Anomaly Detection


The Anomaly Detection panel identifies values that are significantly different from the rest of the data in a field. These anomalies may be data entry errors that need correction or legitimate edge cases that require special handling during matching.

How Anomalies Are Detected

MatchLogic uses Z-score analysis to identify anomalies. The Z-score measures how many standard deviations a value is from the mean. Values with Z-scores beyond a threshold (typically 2 or 3 standard deviations) are flagged as anomalies.

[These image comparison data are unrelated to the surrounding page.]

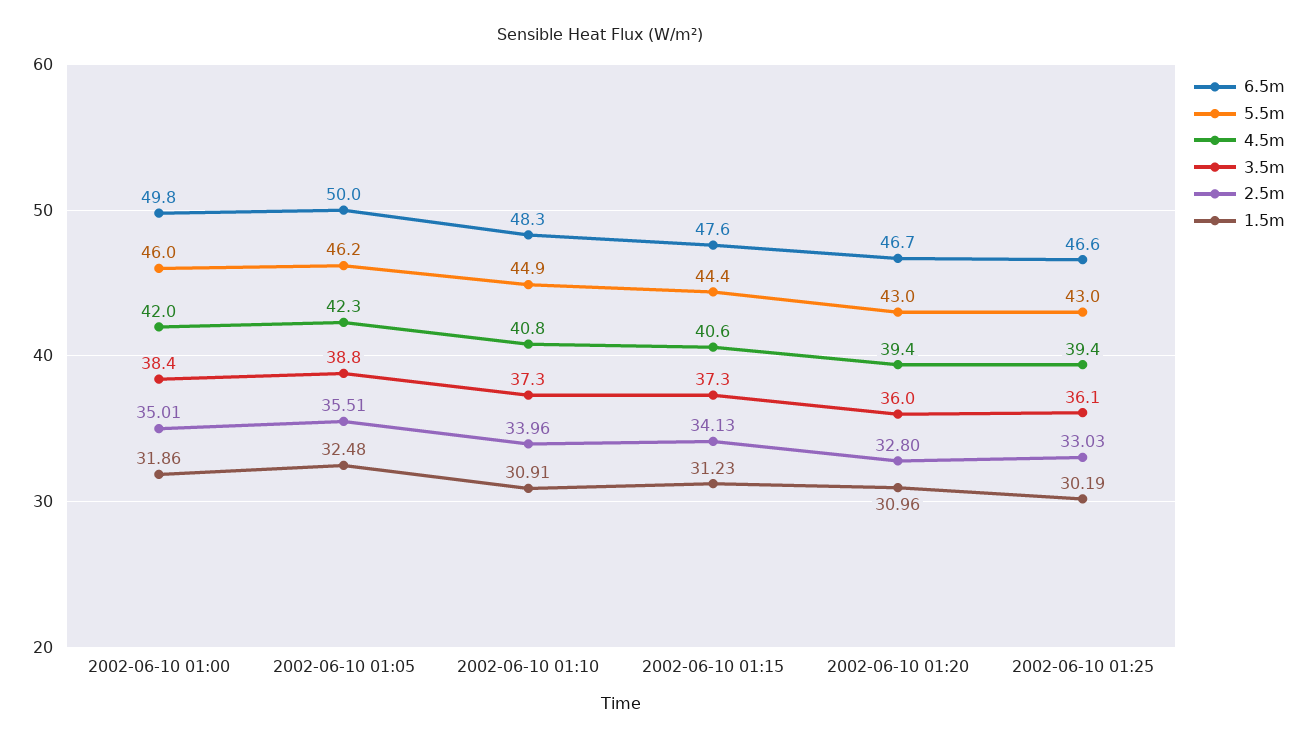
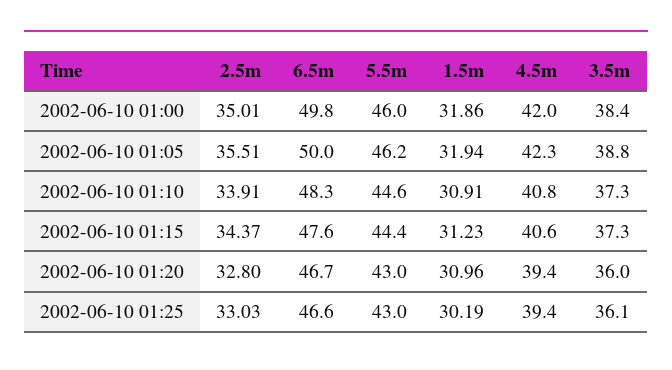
  {
    "6.5m": {
      "2002-06-10 01:00": 49.8,
      "2002-06-10 01:05": 50,
      "2002-06-10 01:10": 48.3,
      "2002-06-10 01:15": 47.6,
      "2002-06-10 01:20": 46.7,
      "2002-06-10 01:25": 46.6
    },
    "5.5m": {
      "2002-06-10 01:00": 46,
      "2002-06-10 01:05": 46.2,
-     "2002-06-10 01:10": 44.9,
+     "2002-06-10 01:10": 44.6,
      "2002-06-10 01:15": 44.4,
      "2002-06-10 01:20": 43,
      "2002-06-10 01:25": 43
    },
    "4.5m": {
      "2002-06-10 01:00": 42,
      "2002-06-10 01:05": 42.3,
      "2002-06-10 01:10": 40.8,
      "2002-06-10 01:15": 40.6,
      "2002-06-10 01:20": 39.4,
      "2002-06-10 01:25": 39.4
    },
    "3.5m": {
      "2002-06-10 01:00": 38.4,
      "2002-06-10 01:05": 38.8,
      "2002-06-10 01:10": 37.3,
      "2002-06-10 01:15": 37.3,
      "2002-06-10 01:20": 36,
      "2002-06-10 01:25": 36.1
    },
    "2.5m": {
      "2002-06-10 01:00": 35.01,
      "2002-06-10 01:05": 35.51,
-     "2002-06-10 01:10": 33.96,
+     "2002-06-10 01:10": 33.91,
-     "2002-06-10 01:15": 34.13,
+     "2002-06-10 01:15": 34.37,
      "2002-06-10 01:20": 32.8,
      "2002-06-10 01:25": 33.03
    },
    "1.5m": {
      "2002-06-10 01:00": 31.86,
-     "2002-06-10 01:05": 32.48,
+     "2002-06-10 01:05": 31.94,
      "2002-06-10 01:10": 30.91,
      "2002-06-10 01:15": 31.23,
      "2002-06-10 01:20": 30.96,
      "2002-06-10 01:25": 30.19
    }
  }

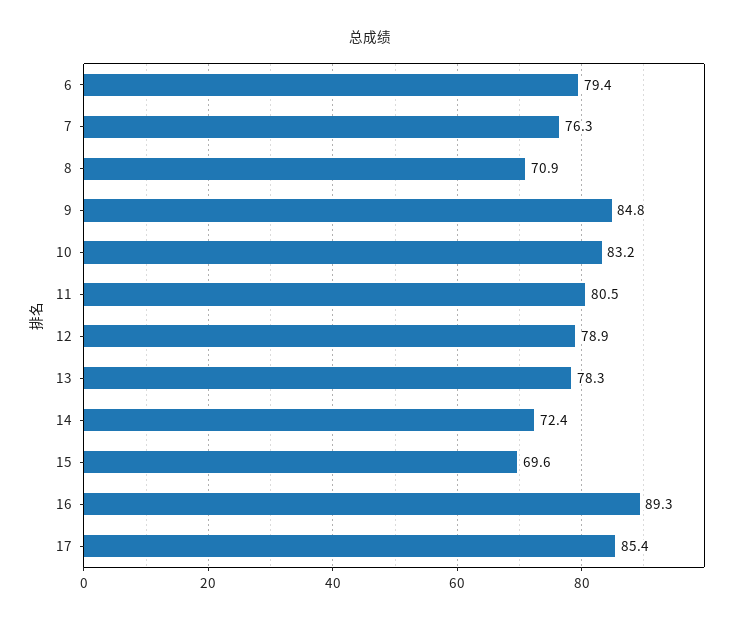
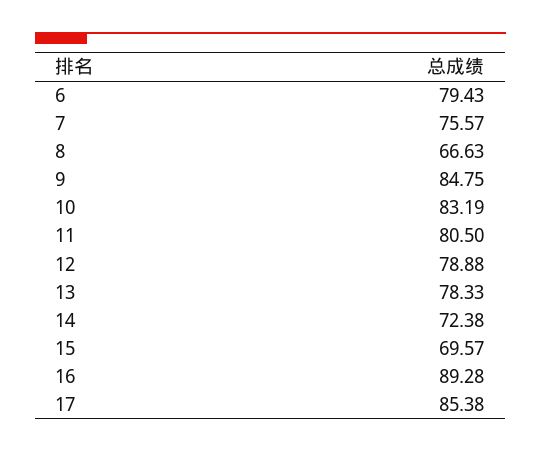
  {
    "6": 79.43,
-   "7": 76.3,
+   "7": 75.57,
-   "8": 70.9,
+   "8": 66.63,
    "9": 84.75,
    "10": 83.19,
    "11": 80.5,
    "12": 78.88,
    "13": 78.33,
    "14": 72.38,
    "15": 69.57,
    "16": 89.28,
    "17": 85.38
  }

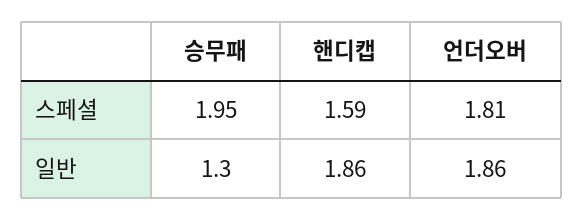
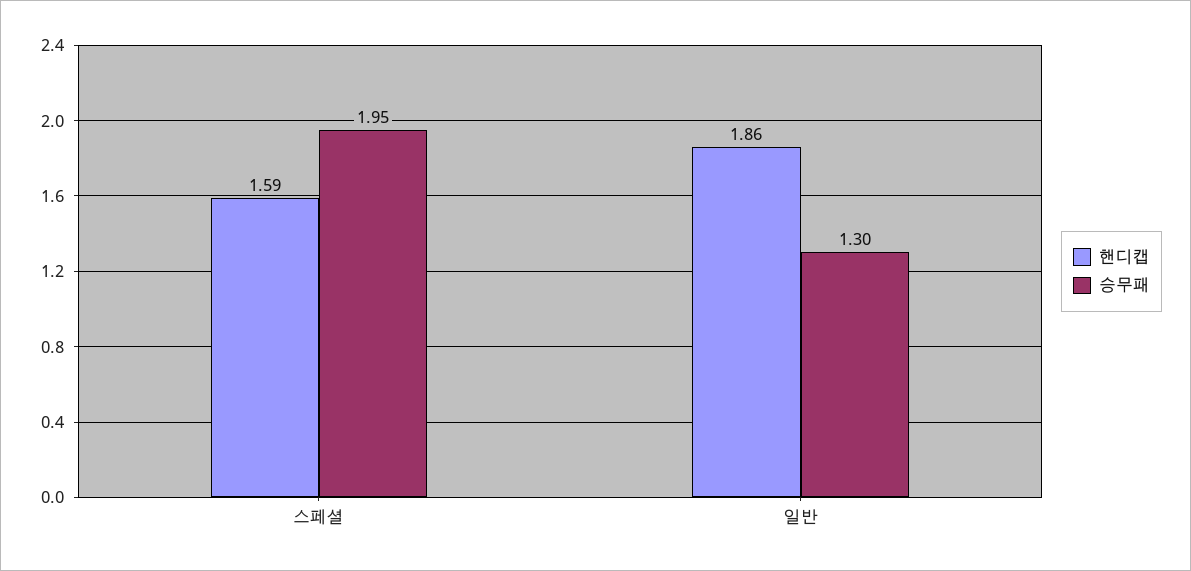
  {
    "승무패": {
      "스페셜": 1.95,
      "일반": 1.3
    },
    "핸디캡": {
      "스페셜": 1.59,
      "일반": 1.86
-   },
+   }
-   "언더오버": {
-     "스페셜": 1.81,
-     "일반": 1.86
-   }
  }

For text fields, anomaly detection is based on characteristics like:

  • Value length -- Names that are unusually long or short compared to the average
  • Character composition -- Values with unexpected character types (numbers in name fields)
  • Pattern deviation -- Values that do not match the dominant patterns for the field

For numeric fields, anomaly detection works on the actual numeric values:

  • Extreme values -- Numbers far above or below the typical range
  • Zero or negative values -- When the field typically contains positive numbers

Common Types of Anomalies

Here are examples of anomalies you might encounter during data profiling:

  • Unusually long names -- A name field where most values are 5-20 characters but one entry is 200 characters, possibly containing an entire address or notes pasted into the wrong field.
  • Extreme numeric values -- An age field with values of 0 or 999, indicating placeholder or error values.
  • Rare patterns -- A phone number field where 99% of values follow standard formats but a few contain letters or special characters.
  • Encoding issues -- Values with non-printable characters, Unicode artifacts, or HTML entities that slipped in during import.

Reviewing Anomalies

For each flagged anomaly, the panel shows:

  • The actual value (or a truncated preview for long values)
  • The field it belongs to
  • How far it deviates from the norm

Click on an anomalies to view the full record, which helps you determine whether it is a genuine error or a valid edge case.

What to Do with Anomalies

Before proceeding to matching, decide how to handle each category of outlier:

  1. Data entry errors -- Correct these using data cleansing rules. For example, use replace-and-remove-operations to fix known bad values.
  2. Placeholder values -- Values like "N/A", "Unknown", or "999" should be removed or converted to nulls so they do not create false matches.
  3. Legitimate edge cases -- Some outliers are valid (very long legal company names, unusually high transaction amounts). Leave these as-is but be aware they may score differently during matching.
  4. Wrong-field data -- Data entered in the wrong column should be corrected at the source if possible, or excluded from matching criteria.

Important

Anomalies can cause unexpected matching behavior. A placeholder value like "Unknown" in a name field could match across hundreds of unrelated records, creating a massive false-positive group. Always review anomalies before running matches.

Tip

Use the detailed-analysis-view to sort fields by anomaly count and focus your review on the fields with the most anomalies first.